Pour construire des paquebots géants, il faut faire travailler ensemble tellement d’hommes et de métiers différents que les meilleurs opérateurs et le plus abouti des plannings ne suffisent pas.

Mon métier est d’assurer la coordination des travaux pour tout ce qui concerne la machinerie des paquebots. Je suis responsable d’une partie de la zone où se trouvent les moteurs, la chaudière, les systèmes d’échappement et de ventilation, mais aussi les générateurs électriques avec les transformateurs, les citernes et tous les organes qui servent à purifier le fuel lourd, à traiter les eaux usées, à produire de l’eau douce, à climatiser, à incinérer les déchets et à dépolluer les fumées.

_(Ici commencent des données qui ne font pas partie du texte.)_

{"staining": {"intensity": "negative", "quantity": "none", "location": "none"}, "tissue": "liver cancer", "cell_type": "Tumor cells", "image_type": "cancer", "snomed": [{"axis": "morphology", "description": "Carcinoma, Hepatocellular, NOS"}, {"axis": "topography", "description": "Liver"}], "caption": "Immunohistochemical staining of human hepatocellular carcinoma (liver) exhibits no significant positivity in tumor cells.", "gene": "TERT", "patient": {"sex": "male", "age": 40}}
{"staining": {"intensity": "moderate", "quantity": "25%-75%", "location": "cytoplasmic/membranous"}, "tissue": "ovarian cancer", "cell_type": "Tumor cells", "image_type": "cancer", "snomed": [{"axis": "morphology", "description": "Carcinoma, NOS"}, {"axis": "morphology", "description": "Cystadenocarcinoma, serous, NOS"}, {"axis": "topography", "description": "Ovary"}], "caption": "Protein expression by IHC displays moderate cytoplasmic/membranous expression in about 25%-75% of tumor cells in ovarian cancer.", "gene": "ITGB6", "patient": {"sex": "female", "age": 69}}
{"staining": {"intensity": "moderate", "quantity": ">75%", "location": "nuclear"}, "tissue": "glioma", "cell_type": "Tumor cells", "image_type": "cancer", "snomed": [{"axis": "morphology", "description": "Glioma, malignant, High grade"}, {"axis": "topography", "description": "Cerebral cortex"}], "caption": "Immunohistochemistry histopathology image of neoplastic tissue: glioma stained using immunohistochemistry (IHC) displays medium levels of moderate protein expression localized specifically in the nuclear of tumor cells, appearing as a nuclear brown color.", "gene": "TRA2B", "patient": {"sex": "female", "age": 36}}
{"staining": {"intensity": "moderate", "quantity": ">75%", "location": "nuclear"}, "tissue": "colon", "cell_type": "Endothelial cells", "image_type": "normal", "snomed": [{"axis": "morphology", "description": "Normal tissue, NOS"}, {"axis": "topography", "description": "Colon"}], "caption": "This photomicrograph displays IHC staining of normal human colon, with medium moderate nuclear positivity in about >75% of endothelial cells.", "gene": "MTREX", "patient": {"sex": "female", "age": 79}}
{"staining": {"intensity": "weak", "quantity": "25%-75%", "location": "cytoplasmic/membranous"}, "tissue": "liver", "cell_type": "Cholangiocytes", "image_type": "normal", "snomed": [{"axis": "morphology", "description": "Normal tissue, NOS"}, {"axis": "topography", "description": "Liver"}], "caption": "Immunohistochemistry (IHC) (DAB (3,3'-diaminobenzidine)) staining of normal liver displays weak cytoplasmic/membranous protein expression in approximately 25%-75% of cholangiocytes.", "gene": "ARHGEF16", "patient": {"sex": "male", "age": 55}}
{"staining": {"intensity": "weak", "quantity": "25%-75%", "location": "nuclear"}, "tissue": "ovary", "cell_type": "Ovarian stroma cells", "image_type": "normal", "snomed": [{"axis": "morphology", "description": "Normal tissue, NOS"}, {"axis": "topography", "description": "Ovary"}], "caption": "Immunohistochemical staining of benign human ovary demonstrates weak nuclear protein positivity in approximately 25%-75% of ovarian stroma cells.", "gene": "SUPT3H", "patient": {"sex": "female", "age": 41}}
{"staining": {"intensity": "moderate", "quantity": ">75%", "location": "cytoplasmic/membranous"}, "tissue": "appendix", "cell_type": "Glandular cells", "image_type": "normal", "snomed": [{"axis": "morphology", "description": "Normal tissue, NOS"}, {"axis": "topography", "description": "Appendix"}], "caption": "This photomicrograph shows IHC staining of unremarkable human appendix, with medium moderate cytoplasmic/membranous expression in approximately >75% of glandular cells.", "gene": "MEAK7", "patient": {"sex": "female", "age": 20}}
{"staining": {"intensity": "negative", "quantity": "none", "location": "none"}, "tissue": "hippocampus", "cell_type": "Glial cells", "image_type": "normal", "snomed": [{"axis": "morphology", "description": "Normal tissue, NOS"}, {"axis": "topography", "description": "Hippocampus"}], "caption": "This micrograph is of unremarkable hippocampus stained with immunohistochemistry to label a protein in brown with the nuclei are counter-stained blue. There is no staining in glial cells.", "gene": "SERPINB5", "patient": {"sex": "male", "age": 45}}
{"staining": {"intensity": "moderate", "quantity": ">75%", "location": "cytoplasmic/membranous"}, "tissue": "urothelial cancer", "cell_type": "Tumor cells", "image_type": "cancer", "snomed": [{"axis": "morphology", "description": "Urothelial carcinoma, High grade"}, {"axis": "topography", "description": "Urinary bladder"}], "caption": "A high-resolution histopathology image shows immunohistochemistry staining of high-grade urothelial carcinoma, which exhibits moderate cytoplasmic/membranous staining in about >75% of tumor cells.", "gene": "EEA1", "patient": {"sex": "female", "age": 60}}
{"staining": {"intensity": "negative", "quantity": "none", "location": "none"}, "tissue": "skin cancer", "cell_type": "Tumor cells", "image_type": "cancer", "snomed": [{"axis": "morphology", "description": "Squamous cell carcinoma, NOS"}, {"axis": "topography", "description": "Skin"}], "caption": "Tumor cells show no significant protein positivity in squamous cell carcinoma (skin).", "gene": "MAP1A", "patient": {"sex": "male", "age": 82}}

Tout cela représente un ensemble complexe qui occupe la presque totalité des fonds du navire, soit 50 mètres sur les 350 mètres de longueur de coque.

Dans un premier temps, je passe une année à préparer le chantier, c’est-à-dire à suivre les études pour vérifier que les éléments seront montés au moment le plus propice, avec le maximum de facilité et au moindre cout. Ma deuxième fonction, pendant cette phase de préparation, est d’analyser chaque séquence de montage et de faire en sorte que le planning prenne bien en compte le volume des travaux dont je m’occupe. Puis, après avoir sélectionné les entreprises sous-traitantes, il me faut consacrer du temps à délimiter les prestations en les spécifiant sur un contrat, à les quantifier et à passer les commandes. Enfin, après une phase d’intégration des entreprises extérieures à STX, en hygiène et en sécurité notamment, les travaux sont lancés et je suis leur réalisation.

Pour la construction de paquebots, le cycle de fabrication n’est pas la semaine ou le mois, mais bien l’année. On n’est pas dans l’organisation d’un travail intensif comme ce serait le cas d’une usine qui fabriquerait des produits en série. En quelque sorte, les ouvriers et les agents de maitrise ne reproduiront les mêmes séquences de montage et les mêmes agencements que dans un an, sur le prochain navire. Le tuyauteur monte des tuyaux tous les jours, mais ce sont chaque fois des tuyaux différents, dans un environnement qui évolue depuis l’atelier jusqu’au navire à flot. Malgré tout, nos opérations sont standardisées et nos méthodes optimisées pour industrialiser le montage de la machine et être performant.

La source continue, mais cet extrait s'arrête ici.